Matthew Rigby, an atmospheric scientist at the University of Bristol in England, said that the HFC refrigerants currently being marketed by the N.H.L. “weren’t the worst,” especially compared with compounds that were commonly used at arenas in the past. “They’re fairly nontoxic and they don’t deplete the ozone layer,” he said. “So obviously this is much more preferable, but they do still impact the climate.”
The major concern about ice rink refrigeration and similar systems is that they tend to be very leaky, said Alex Hillbrand, an expert on HFCs at the Natural Resources Defense Council, a nonprofit environmental group. “That system has a bunch of connections, like metal to metal joints, which can leak,” he said. “The chiller vibrates significantly as it’s operating. And vibrations over time cause small gaps to form.”
The refrigerants could also escape when these systems are ultimately disposed of, Hillbrand said, making it important for there to be programs in place to capture, collect and properly incinerate the gas.

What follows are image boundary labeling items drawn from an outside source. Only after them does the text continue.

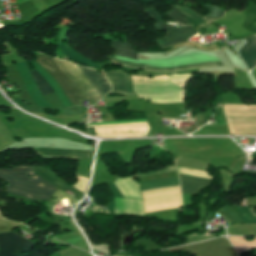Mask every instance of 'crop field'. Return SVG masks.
Returning a JSON list of instances; mask_svg holds the SVG:
<instances>
[{
    "instance_id": "obj_1",
    "label": "crop field",
    "mask_w": 256,
    "mask_h": 256,
    "mask_svg": "<svg viewBox=\"0 0 256 256\" xmlns=\"http://www.w3.org/2000/svg\"><path fill=\"white\" fill-rule=\"evenodd\" d=\"M53 60L59 66V68L64 72V74L68 77V79L72 82V84L77 88L80 92L83 99H89L98 102L103 96L108 93L111 89L108 81L102 76L100 73L87 69L83 66H79L86 77L88 78L89 82L93 86L96 95L86 79L85 75L78 67V65L68 63L65 61ZM51 57H38L36 61L56 80V82L62 88L64 94L72 103V105H78L81 97L76 90V88L71 84V82L67 79V77L63 74V72L58 68V66L54 63ZM101 82L102 84L99 85L98 83Z\"/></svg>"
},
{
    "instance_id": "obj_2",
    "label": "crop field",
    "mask_w": 256,
    "mask_h": 256,
    "mask_svg": "<svg viewBox=\"0 0 256 256\" xmlns=\"http://www.w3.org/2000/svg\"><path fill=\"white\" fill-rule=\"evenodd\" d=\"M28 172H33V167H14L10 170H0V178L9 181V186L6 187L10 193L19 194L32 199L49 200L50 196L58 189L36 174L28 178L26 175ZM34 175L37 177H32Z\"/></svg>"
},
{
    "instance_id": "obj_3",
    "label": "crop field",
    "mask_w": 256,
    "mask_h": 256,
    "mask_svg": "<svg viewBox=\"0 0 256 256\" xmlns=\"http://www.w3.org/2000/svg\"><path fill=\"white\" fill-rule=\"evenodd\" d=\"M36 71H38L45 79L46 81L49 83V85L53 88V90L57 93V95L59 96V98L61 99V101L63 102V104L65 105V107L71 106V103L68 101V99L65 97V95L63 94L61 88L58 86V84L54 81V79L35 61L34 62H30ZM18 72L20 73L26 88L29 92V95L31 96V98L34 100V102L37 104V106H45V107H51L46 101L45 99L41 96L30 72L28 71V68L26 67V65L24 64V62L16 64L15 65ZM35 70H30L42 95H47V94H51L54 93V91L52 90V88L48 85V83L45 81V79Z\"/></svg>"
},
{
    "instance_id": "obj_4",
    "label": "crop field",
    "mask_w": 256,
    "mask_h": 256,
    "mask_svg": "<svg viewBox=\"0 0 256 256\" xmlns=\"http://www.w3.org/2000/svg\"><path fill=\"white\" fill-rule=\"evenodd\" d=\"M111 46L113 49H115L117 51L115 53V55L131 58V59H135V60L137 59V57H136L137 52H135L130 47L129 44L120 43V42H112ZM113 56L109 57L108 59L115 64H122V65L130 66V67H134V68L145 69V70H149V71L175 72V71H179V70H183V69H190V68L222 66L220 61H216V62H208V63L183 65V66H178V67H174V68H158V67H148V66L139 65L136 63H132V62H128V61H124V60L115 58Z\"/></svg>"
},
{
    "instance_id": "obj_5",
    "label": "crop field",
    "mask_w": 256,
    "mask_h": 256,
    "mask_svg": "<svg viewBox=\"0 0 256 256\" xmlns=\"http://www.w3.org/2000/svg\"><path fill=\"white\" fill-rule=\"evenodd\" d=\"M145 13L149 14L153 19L158 21L156 30L159 31V30L163 29V30L169 31L172 28L169 25L163 24L159 20V15L152 8L145 10ZM194 34H196V31L194 30V28L192 26H186V27H181V28H172L168 32L166 37L161 38V40H163V41L166 40V44L160 45L158 42L159 39H157L156 42H157L158 46H160V47L170 46L175 43L183 42V41L189 39Z\"/></svg>"
},
{
    "instance_id": "obj_6",
    "label": "crop field",
    "mask_w": 256,
    "mask_h": 256,
    "mask_svg": "<svg viewBox=\"0 0 256 256\" xmlns=\"http://www.w3.org/2000/svg\"><path fill=\"white\" fill-rule=\"evenodd\" d=\"M34 243L20 237L14 232L0 234V256H27L17 255L15 251H25L33 247Z\"/></svg>"
},
{
    "instance_id": "obj_7",
    "label": "crop field",
    "mask_w": 256,
    "mask_h": 256,
    "mask_svg": "<svg viewBox=\"0 0 256 256\" xmlns=\"http://www.w3.org/2000/svg\"><path fill=\"white\" fill-rule=\"evenodd\" d=\"M109 80L113 90L111 92L122 93L125 95L135 94L132 90V80L130 75L120 71H108L104 73Z\"/></svg>"
},
{
    "instance_id": "obj_8",
    "label": "crop field",
    "mask_w": 256,
    "mask_h": 256,
    "mask_svg": "<svg viewBox=\"0 0 256 256\" xmlns=\"http://www.w3.org/2000/svg\"><path fill=\"white\" fill-rule=\"evenodd\" d=\"M246 44L241 49L239 55L251 70L254 66H256V35L245 37Z\"/></svg>"
},
{
    "instance_id": "obj_9",
    "label": "crop field",
    "mask_w": 256,
    "mask_h": 256,
    "mask_svg": "<svg viewBox=\"0 0 256 256\" xmlns=\"http://www.w3.org/2000/svg\"><path fill=\"white\" fill-rule=\"evenodd\" d=\"M204 7L208 8L211 11V14H209L206 17H215V18H220L221 16H223L224 11L223 10H219L218 8L211 6V5H203ZM180 11L184 12L185 14H187L191 19L195 20L196 22H198L200 25H202L204 28L207 27L211 22L217 20L214 18H205L202 16H198L197 14H195L191 9L189 8H185V7H179Z\"/></svg>"
},
{
    "instance_id": "obj_10",
    "label": "crop field",
    "mask_w": 256,
    "mask_h": 256,
    "mask_svg": "<svg viewBox=\"0 0 256 256\" xmlns=\"http://www.w3.org/2000/svg\"><path fill=\"white\" fill-rule=\"evenodd\" d=\"M36 150L40 155L76 157V158H88V157H91V154H92V151H84V150H67V149H50V148H38Z\"/></svg>"
},
{
    "instance_id": "obj_11",
    "label": "crop field",
    "mask_w": 256,
    "mask_h": 256,
    "mask_svg": "<svg viewBox=\"0 0 256 256\" xmlns=\"http://www.w3.org/2000/svg\"><path fill=\"white\" fill-rule=\"evenodd\" d=\"M179 177L181 180V192L187 194H194L200 186H205L210 182L209 179L184 176L180 174Z\"/></svg>"
},
{
    "instance_id": "obj_12",
    "label": "crop field",
    "mask_w": 256,
    "mask_h": 256,
    "mask_svg": "<svg viewBox=\"0 0 256 256\" xmlns=\"http://www.w3.org/2000/svg\"><path fill=\"white\" fill-rule=\"evenodd\" d=\"M61 47V49L63 50V52L73 61L82 63V64H86L89 66H93V67H97L94 63H92L91 61L87 60L86 58H84L83 56L79 55L78 53H76L75 51L71 50V49H67L65 44H60L59 45ZM99 68V67H97Z\"/></svg>"
},
{
    "instance_id": "obj_13",
    "label": "crop field",
    "mask_w": 256,
    "mask_h": 256,
    "mask_svg": "<svg viewBox=\"0 0 256 256\" xmlns=\"http://www.w3.org/2000/svg\"><path fill=\"white\" fill-rule=\"evenodd\" d=\"M234 207L242 216L245 223H256V216L249 211L248 207H238L237 205Z\"/></svg>"
},
{
    "instance_id": "obj_14",
    "label": "crop field",
    "mask_w": 256,
    "mask_h": 256,
    "mask_svg": "<svg viewBox=\"0 0 256 256\" xmlns=\"http://www.w3.org/2000/svg\"><path fill=\"white\" fill-rule=\"evenodd\" d=\"M174 9L167 13V15L175 22L181 23L182 25L190 24L187 20V16L183 15L177 8L172 6Z\"/></svg>"
},
{
    "instance_id": "obj_15",
    "label": "crop field",
    "mask_w": 256,
    "mask_h": 256,
    "mask_svg": "<svg viewBox=\"0 0 256 256\" xmlns=\"http://www.w3.org/2000/svg\"><path fill=\"white\" fill-rule=\"evenodd\" d=\"M25 1H27V0H17L18 4L25 2Z\"/></svg>"
},
{
    "instance_id": "obj_16",
    "label": "crop field",
    "mask_w": 256,
    "mask_h": 256,
    "mask_svg": "<svg viewBox=\"0 0 256 256\" xmlns=\"http://www.w3.org/2000/svg\"><path fill=\"white\" fill-rule=\"evenodd\" d=\"M253 213L256 215V211H253Z\"/></svg>"
}]
</instances>
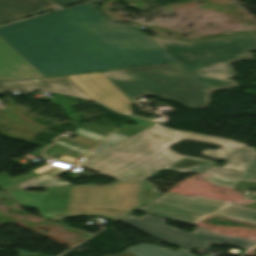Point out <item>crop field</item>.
Masks as SVG:
<instances>
[{
    "label": "crop field",
    "instance_id": "3316defc",
    "mask_svg": "<svg viewBox=\"0 0 256 256\" xmlns=\"http://www.w3.org/2000/svg\"><path fill=\"white\" fill-rule=\"evenodd\" d=\"M88 0H0V24Z\"/></svg>",
    "mask_w": 256,
    "mask_h": 256
},
{
    "label": "crop field",
    "instance_id": "d8731c3e",
    "mask_svg": "<svg viewBox=\"0 0 256 256\" xmlns=\"http://www.w3.org/2000/svg\"><path fill=\"white\" fill-rule=\"evenodd\" d=\"M223 168L210 167L202 173L213 175L203 179L219 186L246 189L256 188V151L244 147L224 159Z\"/></svg>",
    "mask_w": 256,
    "mask_h": 256
},
{
    "label": "crop field",
    "instance_id": "34b2d1b8",
    "mask_svg": "<svg viewBox=\"0 0 256 256\" xmlns=\"http://www.w3.org/2000/svg\"><path fill=\"white\" fill-rule=\"evenodd\" d=\"M144 180L116 182L99 187L91 184L47 188L44 193L8 191L25 208H36L44 219L80 216H102L116 222L141 208ZM103 209H118L100 210ZM50 214L51 216H46Z\"/></svg>",
    "mask_w": 256,
    "mask_h": 256
},
{
    "label": "crop field",
    "instance_id": "dd49c442",
    "mask_svg": "<svg viewBox=\"0 0 256 256\" xmlns=\"http://www.w3.org/2000/svg\"><path fill=\"white\" fill-rule=\"evenodd\" d=\"M137 211L189 224H196L212 214L256 223V202L240 207L200 196L190 198L171 192Z\"/></svg>",
    "mask_w": 256,
    "mask_h": 256
},
{
    "label": "crop field",
    "instance_id": "8a807250",
    "mask_svg": "<svg viewBox=\"0 0 256 256\" xmlns=\"http://www.w3.org/2000/svg\"><path fill=\"white\" fill-rule=\"evenodd\" d=\"M43 76L175 62L147 35L107 20L91 3L0 27Z\"/></svg>",
    "mask_w": 256,
    "mask_h": 256
},
{
    "label": "crop field",
    "instance_id": "ac0d7876",
    "mask_svg": "<svg viewBox=\"0 0 256 256\" xmlns=\"http://www.w3.org/2000/svg\"><path fill=\"white\" fill-rule=\"evenodd\" d=\"M182 139L222 146V151H205L206 155L221 159L245 146V144L228 139L175 131L156 124V126L100 155L82 167L124 181L153 178L164 170L200 173L214 165L181 157L166 149Z\"/></svg>",
    "mask_w": 256,
    "mask_h": 256
},
{
    "label": "crop field",
    "instance_id": "733c2abd",
    "mask_svg": "<svg viewBox=\"0 0 256 256\" xmlns=\"http://www.w3.org/2000/svg\"><path fill=\"white\" fill-rule=\"evenodd\" d=\"M145 183H146L145 194H144V201H143V205L142 206L152 202L155 198H157L158 196L162 195L159 191H157L146 180H145Z\"/></svg>",
    "mask_w": 256,
    "mask_h": 256
},
{
    "label": "crop field",
    "instance_id": "d9b57169",
    "mask_svg": "<svg viewBox=\"0 0 256 256\" xmlns=\"http://www.w3.org/2000/svg\"><path fill=\"white\" fill-rule=\"evenodd\" d=\"M127 117L129 119L133 120L134 122H136L137 125H139V126L149 127V126L153 125L152 121H147V120L134 118V117H130V116H127ZM127 138H129V137H125V136L113 133L108 138H106L98 147H96L92 152L100 154V153L104 152L105 150H107L108 148L112 147L113 145H115Z\"/></svg>",
    "mask_w": 256,
    "mask_h": 256
},
{
    "label": "crop field",
    "instance_id": "5a996713",
    "mask_svg": "<svg viewBox=\"0 0 256 256\" xmlns=\"http://www.w3.org/2000/svg\"><path fill=\"white\" fill-rule=\"evenodd\" d=\"M68 78L90 98L103 102L118 111L127 113L131 110L133 103L101 73L70 76Z\"/></svg>",
    "mask_w": 256,
    "mask_h": 256
},
{
    "label": "crop field",
    "instance_id": "d1516ede",
    "mask_svg": "<svg viewBox=\"0 0 256 256\" xmlns=\"http://www.w3.org/2000/svg\"><path fill=\"white\" fill-rule=\"evenodd\" d=\"M42 77L0 37V79Z\"/></svg>",
    "mask_w": 256,
    "mask_h": 256
},
{
    "label": "crop field",
    "instance_id": "22f410ed",
    "mask_svg": "<svg viewBox=\"0 0 256 256\" xmlns=\"http://www.w3.org/2000/svg\"><path fill=\"white\" fill-rule=\"evenodd\" d=\"M70 183L62 180L58 182L49 175L42 176L30 171L26 175L11 178L7 173H0V188L2 190L38 188L46 186L68 185Z\"/></svg>",
    "mask_w": 256,
    "mask_h": 256
},
{
    "label": "crop field",
    "instance_id": "f4fd0767",
    "mask_svg": "<svg viewBox=\"0 0 256 256\" xmlns=\"http://www.w3.org/2000/svg\"><path fill=\"white\" fill-rule=\"evenodd\" d=\"M130 100L158 96L190 108H205L214 88L196 83L173 64L101 72Z\"/></svg>",
    "mask_w": 256,
    "mask_h": 256
},
{
    "label": "crop field",
    "instance_id": "4a817a6b",
    "mask_svg": "<svg viewBox=\"0 0 256 256\" xmlns=\"http://www.w3.org/2000/svg\"><path fill=\"white\" fill-rule=\"evenodd\" d=\"M115 256H134V255H132V254H130V253L124 251V252L119 253V254H117V255H115Z\"/></svg>",
    "mask_w": 256,
    "mask_h": 256
},
{
    "label": "crop field",
    "instance_id": "cbeb9de0",
    "mask_svg": "<svg viewBox=\"0 0 256 256\" xmlns=\"http://www.w3.org/2000/svg\"><path fill=\"white\" fill-rule=\"evenodd\" d=\"M75 133L77 135H80V136H83V137H86V138H89V139H92V140H95V141H98V142H100L102 139L105 138V136H102V135H99V134H96V133H93V132H90V131H87V130H84V129H81V128H78V127L75 128ZM55 142L60 144V145L65 146V147H68L70 149H73L75 151L81 152L85 155L91 151V148H88V147H85L83 145L68 141V140L60 138V137L56 138ZM65 147H62V146H59V145L55 144L53 146H50L49 149L55 150L57 152H60V153L66 154V155L74 156V157H77V156L82 157L83 156L82 154L77 153L75 151H72L70 149H67ZM49 151L50 150L45 149L43 154L45 156L51 157L56 153L55 152V153H52L51 155H47L46 152H49ZM73 154H75L77 156H75ZM77 158L81 159L80 157H77Z\"/></svg>",
    "mask_w": 256,
    "mask_h": 256
},
{
    "label": "crop field",
    "instance_id": "e52e79f7",
    "mask_svg": "<svg viewBox=\"0 0 256 256\" xmlns=\"http://www.w3.org/2000/svg\"><path fill=\"white\" fill-rule=\"evenodd\" d=\"M120 221L144 231L170 244H177L188 250L194 248H208L211 243L222 245L224 243L247 249L256 244L255 241L230 237L215 233L211 230L197 227L191 233L180 231L165 225L166 219L145 214L141 218L128 216Z\"/></svg>",
    "mask_w": 256,
    "mask_h": 256
},
{
    "label": "crop field",
    "instance_id": "28ad6ade",
    "mask_svg": "<svg viewBox=\"0 0 256 256\" xmlns=\"http://www.w3.org/2000/svg\"><path fill=\"white\" fill-rule=\"evenodd\" d=\"M21 89H46L65 94L88 97L67 77L0 81L1 91Z\"/></svg>",
    "mask_w": 256,
    "mask_h": 256
},
{
    "label": "crop field",
    "instance_id": "5142ce71",
    "mask_svg": "<svg viewBox=\"0 0 256 256\" xmlns=\"http://www.w3.org/2000/svg\"><path fill=\"white\" fill-rule=\"evenodd\" d=\"M138 246L141 249L137 248ZM125 250L136 256H194L182 249L175 253L169 249L150 244H139Z\"/></svg>",
    "mask_w": 256,
    "mask_h": 256
},
{
    "label": "crop field",
    "instance_id": "412701ff",
    "mask_svg": "<svg viewBox=\"0 0 256 256\" xmlns=\"http://www.w3.org/2000/svg\"><path fill=\"white\" fill-rule=\"evenodd\" d=\"M193 80L230 90L234 81L225 80L235 76L230 63L253 59L256 51V34L181 42L150 37Z\"/></svg>",
    "mask_w": 256,
    "mask_h": 256
}]
</instances>
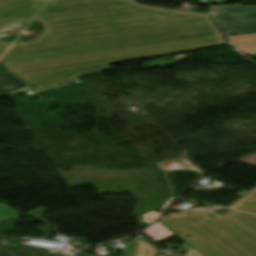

Most scientists look at how much a substance warms the planet over 100 years to understand its effect on the environment, which is called its global warming potential. While the Environmental Investigation Agency and Chemours differ slightly on the numbers, they broadly agree that the first of two refrigerants marketed as Opteon warms the atmosphere about 600 times more than the same mass of carbon dioxide over a 100-year period; the second warms the atmosphere in excess of 1,200 times more.
Ammonia’s global warming potential is zero.
“You’re pushing facilities away from ammonia,” Hillbrand said. “That’s a step in the wrong direction.”
Chemours contends that Opteon is mostly used to replace the more harmful chemicals in older ice chiller systems, and that it reduces the global warming potential of those systems anywhere from 20 to 80 percent. Sueta, the company spokesman, said that Opteon was cost efficient for rink operators, and that while ammonia has no global warming potential, its production requires the use of fossil fuels.